On Friday 30 December 2005 06:29 pm, Milton R. Holladay Jr. wrote:
>Unless there is an extremely compelling reason not to, DAs should be able to
>take the maximum xmtr power available, 'cause _you know it's gonna happen_,
>someday, er, night, when an interlock or something fails or, more likely,
>when some human errs. Or, maybe you'll get a night power increase.......
>M

 Ah, well....
 While I generally like a 5/1 safety margin, there are direct costs measurable
 in real dollars in doing such, and for a 10/1 margin in the case presented,
 my experience is such that few if any owners will bear the burden of building
 for 10 times the power that should never be used under any circumstances
 whatever.
 Many owners will balk at the costs of even a 2/1 safety margin, and many of
 us have worked on arrays with no safety margin at all !

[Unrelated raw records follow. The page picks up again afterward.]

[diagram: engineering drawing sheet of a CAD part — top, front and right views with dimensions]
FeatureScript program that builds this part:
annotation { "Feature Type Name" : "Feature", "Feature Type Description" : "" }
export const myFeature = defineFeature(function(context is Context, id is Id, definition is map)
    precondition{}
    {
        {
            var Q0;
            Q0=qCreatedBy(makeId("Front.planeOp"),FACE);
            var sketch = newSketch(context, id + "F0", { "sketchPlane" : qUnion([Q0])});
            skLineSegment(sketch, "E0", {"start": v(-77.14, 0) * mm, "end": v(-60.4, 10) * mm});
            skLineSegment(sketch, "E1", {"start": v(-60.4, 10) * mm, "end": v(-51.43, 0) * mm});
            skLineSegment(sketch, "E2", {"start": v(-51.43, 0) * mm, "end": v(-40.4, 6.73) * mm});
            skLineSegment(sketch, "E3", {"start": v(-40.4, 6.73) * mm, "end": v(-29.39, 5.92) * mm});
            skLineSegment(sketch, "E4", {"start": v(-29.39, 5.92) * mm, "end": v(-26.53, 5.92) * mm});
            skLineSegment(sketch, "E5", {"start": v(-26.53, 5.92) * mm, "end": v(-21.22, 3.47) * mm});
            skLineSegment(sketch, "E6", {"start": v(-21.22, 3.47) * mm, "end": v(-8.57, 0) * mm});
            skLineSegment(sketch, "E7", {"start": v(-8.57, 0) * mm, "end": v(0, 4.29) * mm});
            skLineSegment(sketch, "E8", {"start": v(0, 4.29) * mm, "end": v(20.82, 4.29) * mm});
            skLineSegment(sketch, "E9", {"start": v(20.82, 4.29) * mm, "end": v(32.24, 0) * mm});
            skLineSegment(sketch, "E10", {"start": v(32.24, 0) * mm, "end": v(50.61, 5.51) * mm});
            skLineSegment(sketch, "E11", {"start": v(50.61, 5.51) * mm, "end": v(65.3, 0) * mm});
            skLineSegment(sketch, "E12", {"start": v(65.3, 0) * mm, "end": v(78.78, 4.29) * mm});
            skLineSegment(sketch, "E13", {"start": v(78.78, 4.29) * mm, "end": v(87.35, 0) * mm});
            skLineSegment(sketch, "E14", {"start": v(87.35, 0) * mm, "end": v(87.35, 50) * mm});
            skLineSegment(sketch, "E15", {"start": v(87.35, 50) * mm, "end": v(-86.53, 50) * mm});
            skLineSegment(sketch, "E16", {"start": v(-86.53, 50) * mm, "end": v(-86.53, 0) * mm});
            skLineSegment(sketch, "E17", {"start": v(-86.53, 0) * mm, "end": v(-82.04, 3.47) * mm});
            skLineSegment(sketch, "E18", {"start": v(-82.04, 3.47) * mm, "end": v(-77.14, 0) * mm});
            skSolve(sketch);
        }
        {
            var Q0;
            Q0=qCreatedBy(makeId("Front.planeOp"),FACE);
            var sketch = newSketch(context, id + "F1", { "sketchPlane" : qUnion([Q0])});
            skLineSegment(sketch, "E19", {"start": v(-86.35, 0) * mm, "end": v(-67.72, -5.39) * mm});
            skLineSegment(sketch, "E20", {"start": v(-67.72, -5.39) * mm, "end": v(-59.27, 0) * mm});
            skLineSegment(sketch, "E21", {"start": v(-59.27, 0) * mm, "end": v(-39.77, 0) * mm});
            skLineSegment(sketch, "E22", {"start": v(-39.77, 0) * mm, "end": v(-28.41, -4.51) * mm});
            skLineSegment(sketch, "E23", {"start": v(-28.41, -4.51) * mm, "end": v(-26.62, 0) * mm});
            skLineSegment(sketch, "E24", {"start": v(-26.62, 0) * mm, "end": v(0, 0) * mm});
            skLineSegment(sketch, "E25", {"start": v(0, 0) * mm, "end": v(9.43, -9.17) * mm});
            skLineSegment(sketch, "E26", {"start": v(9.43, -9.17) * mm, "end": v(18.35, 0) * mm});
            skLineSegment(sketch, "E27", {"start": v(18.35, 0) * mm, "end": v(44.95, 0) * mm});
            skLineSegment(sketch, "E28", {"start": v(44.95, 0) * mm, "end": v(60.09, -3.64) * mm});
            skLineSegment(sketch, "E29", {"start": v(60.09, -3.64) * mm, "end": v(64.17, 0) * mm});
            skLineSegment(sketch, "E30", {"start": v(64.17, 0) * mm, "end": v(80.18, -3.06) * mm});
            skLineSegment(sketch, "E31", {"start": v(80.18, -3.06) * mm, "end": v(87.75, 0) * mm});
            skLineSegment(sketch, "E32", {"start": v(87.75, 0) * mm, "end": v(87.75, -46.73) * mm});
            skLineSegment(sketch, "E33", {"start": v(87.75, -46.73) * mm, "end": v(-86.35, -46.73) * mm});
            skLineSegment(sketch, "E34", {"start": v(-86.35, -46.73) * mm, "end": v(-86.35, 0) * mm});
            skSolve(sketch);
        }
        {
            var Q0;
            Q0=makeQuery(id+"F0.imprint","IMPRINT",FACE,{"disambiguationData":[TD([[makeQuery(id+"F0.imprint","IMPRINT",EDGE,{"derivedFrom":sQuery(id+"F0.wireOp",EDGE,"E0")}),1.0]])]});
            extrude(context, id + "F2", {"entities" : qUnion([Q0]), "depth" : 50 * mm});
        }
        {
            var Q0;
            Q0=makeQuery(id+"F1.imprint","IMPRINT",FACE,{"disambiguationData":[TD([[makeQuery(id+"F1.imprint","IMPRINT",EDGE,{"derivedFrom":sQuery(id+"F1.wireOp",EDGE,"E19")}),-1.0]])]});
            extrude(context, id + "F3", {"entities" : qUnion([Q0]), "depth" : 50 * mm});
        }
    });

 *Could* they justify 50kw into the 5kw ATU during the experimental period
 for tests and/or maintenance ?
 Probably.
 I merely submit that based on what I've seen in the field would be the likely
 result of such test.

 As RM suggests, building a simple network that
 would handle it is no big deal.
 Justifying the costs to the owner for what purpose would be the harder part,
 perhaps even more difficult that justifying the legality of such test !

 If a night time power increase is anticipated, then yes, by all means, it is
 far more economical to build it than to RE-build it.

 In the case of an interlock failure, the stuff I build would pretty much take
 deliberate tampering in order to defeat fail-safe.
 More likely, would be that any failure would allow only the lower power mode,
 if allowing the transmitter to come on at all.

 ( special cases would include a 3DX50, where *every* mode of the transmitter
 is capable of full power. I believe this is poor design, and so long as the
 owner knows that a morning man could simply hold the "raise" button and
 thereby reduce the entire site to off-the-air-scrap and still chooses to use
 that transmitter, well, an informed decision has been made by the one with
 authority to make that decision. )

 In the case of deliberate tampering, such as manually defeating interlocks
 all bets are off !
 In the case presented, a wanna-be engineer with a clip lead could probably
 do a million dollars worth of damage in very short order.
 We are professionals working in a professional industry.
 I have little sympathy for an owner or manager who would allow such
 incompetence unsupervised access to such a potential loss.

-- 
Cowboy

http://cowboys.homeip.net

Take my word for it, the silliest woman can manage a clever man, but it
needs a very clever woman to manage a fool.